Rio de Janeiro, 17 de Setembro de 2026

Governo pode flexibilizar postura para acabar com greves

O governo sinalizou nesta sexta-feira a possibilidade de flexibilizar sua postura nas negociações com os servidores federais em greve para tentar chegar a um acordo pelo fim da paralisação. "Estamos dispostos a flexibilizar nas demandas que as categorias consideram centrais para se chegar a um acordo, logicamente dentro dos limites orçamentários", afirmou o secretário de Recursos Humanos do Ministério do Planejamento, Sérgio Mendonça. (Leia Mais)

Sexta, 14 de Maio de 2004 às 13:24, por: CdB

O governo sinalizou nesta sexta-feira a possibilidade de flexibilizar sua postura nas negociações com os servidores federais em greve para tentar chegar a um acordo pelo fim da paralisação.

"Estamos dispostos a flexibilizar nas demandas que as categorias consideram centrais para se chegar a um acordo, logicamente dentro dos limites orçamentários", afirmou o secretário de Recursos Humanos do Ministério do Planejamento, Sérgio Mendonça.

Segundo dados do Ministério, de um total de 900 mil servidores, estão parados menos de 10 por cento --o número não chegaria a 80 mil funcionários. A Coordenação Nacional das Entidades de Servidores Federais (CNESF) contesta o número e avalia que mais de 100 mil trabalhadores estão de braços cruzados.

O governo enfrenta greves de auditores fiscais da Receita Federal, advogados da União, e de servidores do INSS, IBGE, Delegacias Regionais de Trabalho, Incra, Ministério da Saúde e Funasa.

O Planejamento oferece um reajuste salarial diferenciado para as categorias que varia para os ativos de 12,85 até 32,27 por cento, e aos aposentados de 9,50 a 29,38 por cento.

Oficialmente, os servidores rejeitaram a oferta, mas o governo diz que há, nos bastidores, sinais de que os trabalhadores tendem a aceitá-la até o dia 21 de maio, prazo estabelecido para o início do corte dos pontos.

"Se houver uma sinalização de que as negociações estão caminhando de uma maneira positiva, podemos rever essa data. Não é por um, dois dias que vamos fechar a porta do diálogo", afirmou o secretário.

O Ministério do Planejamento já afirmou que as categorias de servidores terão seus salários cortados.

Apesar do governo confiar que até sexta-feira que vem os focos de greve estarão contidos, o diretor da Federação Nacional dos Sindicatos de Trabalhadores em Saúde, Trabalho, Previdência e Assistência Social (Fenasps), entidade ligada à CNESF, Jorge Ricardo Moreira, descarta qualquer acordo até o prazo. "Estamos num jogo de pôquer, se eles podem tentar blefar, nós também podemos. Se a proposta for retirada por falta de acordo, o ônus recairá sobre o governo e não sobre nós", disse.

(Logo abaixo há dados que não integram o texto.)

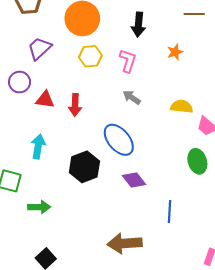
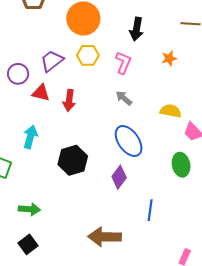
purple trapezoid: (39, 48) -> (52, 61), moved
blue ellipse: (119, 140) -> (129, 141), moved
purple diamond: (134, 180) -> (119, 177), turned 70
green arrow: (39, 207) -> (29, 209), moved

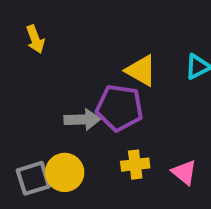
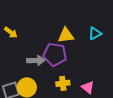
yellow arrow: (35, 39) -> (11, 32), moved, turned -32
yellow triangle: (141, 71) -> (66, 35), turned -36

Os servidores reivindicam, segundo Moreira, isonomia entre as categorias, paridade salarial entre ativos e aposentados, recomposição salarial (calculada em 127 por cento desde 1995) e incorporação das gratificações.

"Sabemos que é difícil, mas pedimos ao governo que se estabeleça, então, um cronograma para que a recomposição seja garantida."